*** Begin section ***

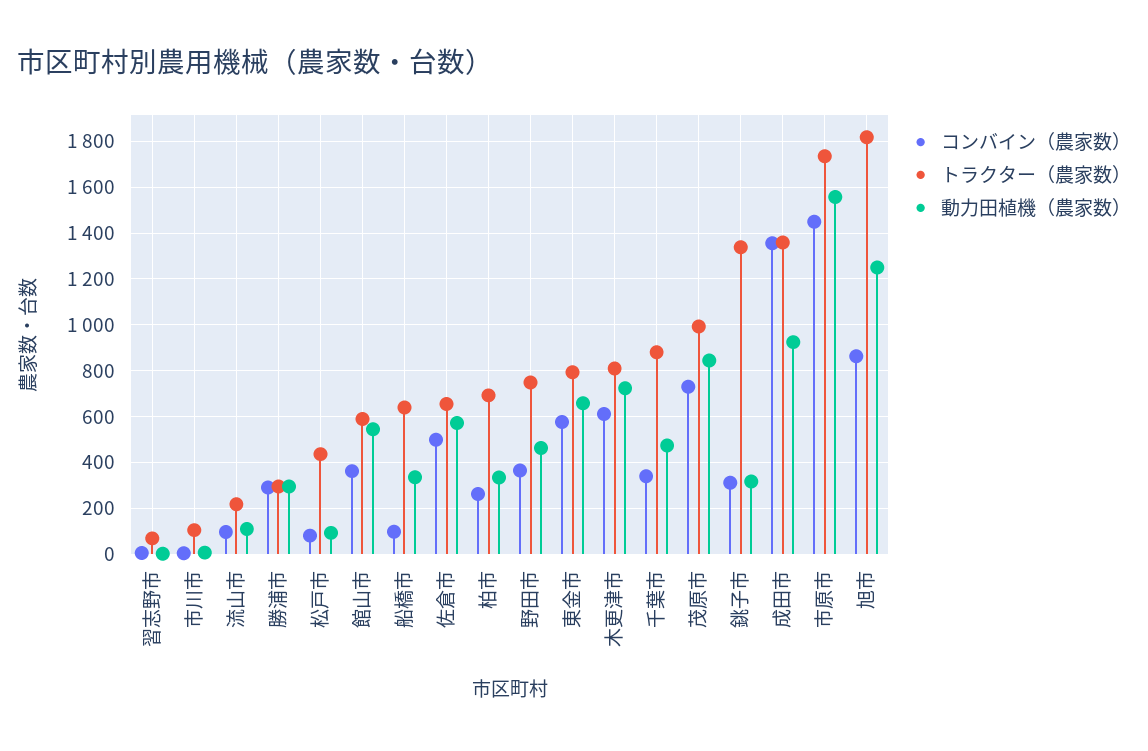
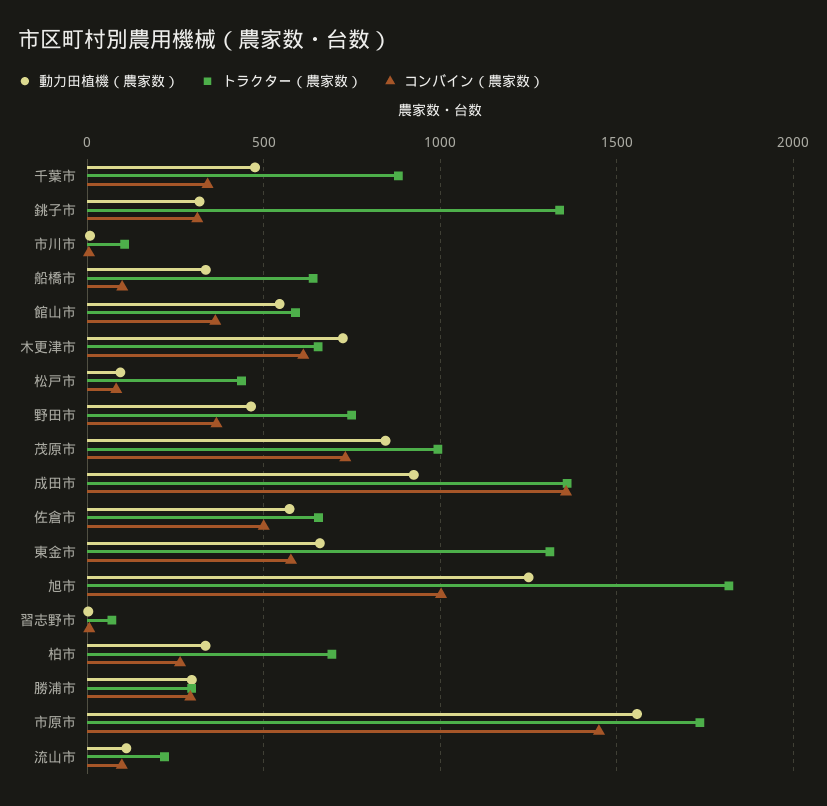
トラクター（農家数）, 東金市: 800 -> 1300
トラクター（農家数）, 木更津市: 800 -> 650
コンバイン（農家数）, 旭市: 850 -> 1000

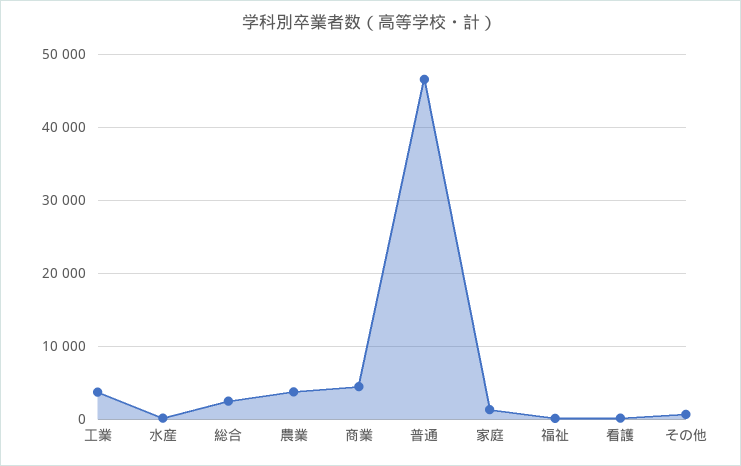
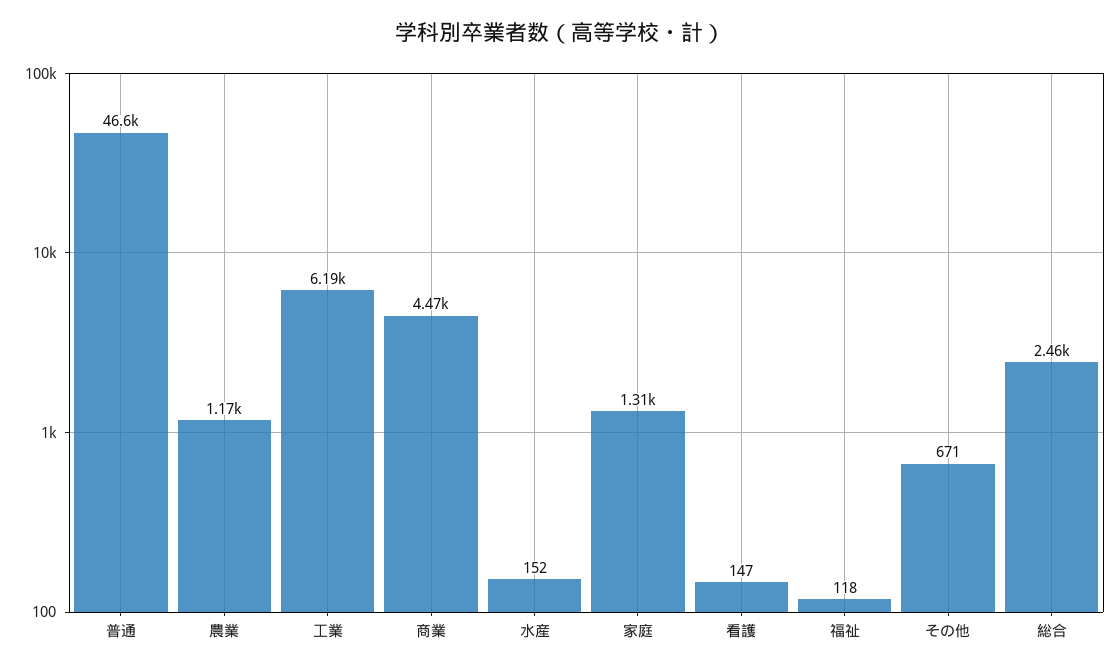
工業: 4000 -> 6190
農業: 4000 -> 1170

*** End section ***

=== BRIEF ===
Nothing but the lines from the one holding "トラクター（農家数）, 木更津市: 800 -> 650" through the last line of the entries should be written out, exactly and inclusively, minus the pictures.

=== ANSWER SPACE ===
トラクター（農家数）, 木更津市: 800 -> 650
コンバイン（農家数）, 旭市: 850 -> 1000

工業: 4000 -> 6190
農業: 4000 -> 1170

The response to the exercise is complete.